28.4.08

sermon


(Image from here)

How do you tell a story?

Remember, how they told you all stories were autobiographical? First, you erase that off your book of notions. You don't tell a story all by yourself. You agree to tell a story that chooses to be told by you. You got that? Next, you pick the story. Carefully. Reverently. And you wring yourself out of it. Rinse it completely dry of you. Not a trace of you in there. For a true story is unlike entertainment, or gossip, or masturbation. It is utterly unlike an entente cordiale of mutual indulgence between the writer and the audience that you come across every other day. A true story is something you find, like a perfectly formed pebble sleeping quietly at the bottom of a noisy rapid stream.

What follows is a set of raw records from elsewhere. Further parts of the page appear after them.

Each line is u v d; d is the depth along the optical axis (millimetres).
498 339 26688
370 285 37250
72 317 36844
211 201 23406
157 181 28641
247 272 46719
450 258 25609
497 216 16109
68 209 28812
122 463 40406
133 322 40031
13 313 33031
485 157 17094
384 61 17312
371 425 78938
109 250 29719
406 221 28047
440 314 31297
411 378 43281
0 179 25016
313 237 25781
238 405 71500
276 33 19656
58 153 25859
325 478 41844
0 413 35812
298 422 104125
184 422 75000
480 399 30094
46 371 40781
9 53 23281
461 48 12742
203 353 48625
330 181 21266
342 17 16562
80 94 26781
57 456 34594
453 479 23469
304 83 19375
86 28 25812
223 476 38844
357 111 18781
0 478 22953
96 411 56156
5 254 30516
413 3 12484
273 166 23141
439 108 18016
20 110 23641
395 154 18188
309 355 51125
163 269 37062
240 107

It is like those unlikely creatures that lurk in the dark echoing depths of the ocean. Alien to your limited understanding, but familiar to their environment. You are a flake, a fluke flake. They are real. You are ephemeral. They are eternal, ruling in their depths for an eternity. "You are 90% metaphor with a leanness of meaning approaching hyperdistillation" as per Ani Difranco. You are a metaphor, for them, stories. So there. Now you have a story. It is not your story, mind it. You merely found it. It is not a story that you own. Although the story may very well own you, in a manner. You are just a narrator, at best. A folk singer. A medium. It is crucial to understand that. And if you can understand that, there you are, among an elite family of story-tellers across the ages.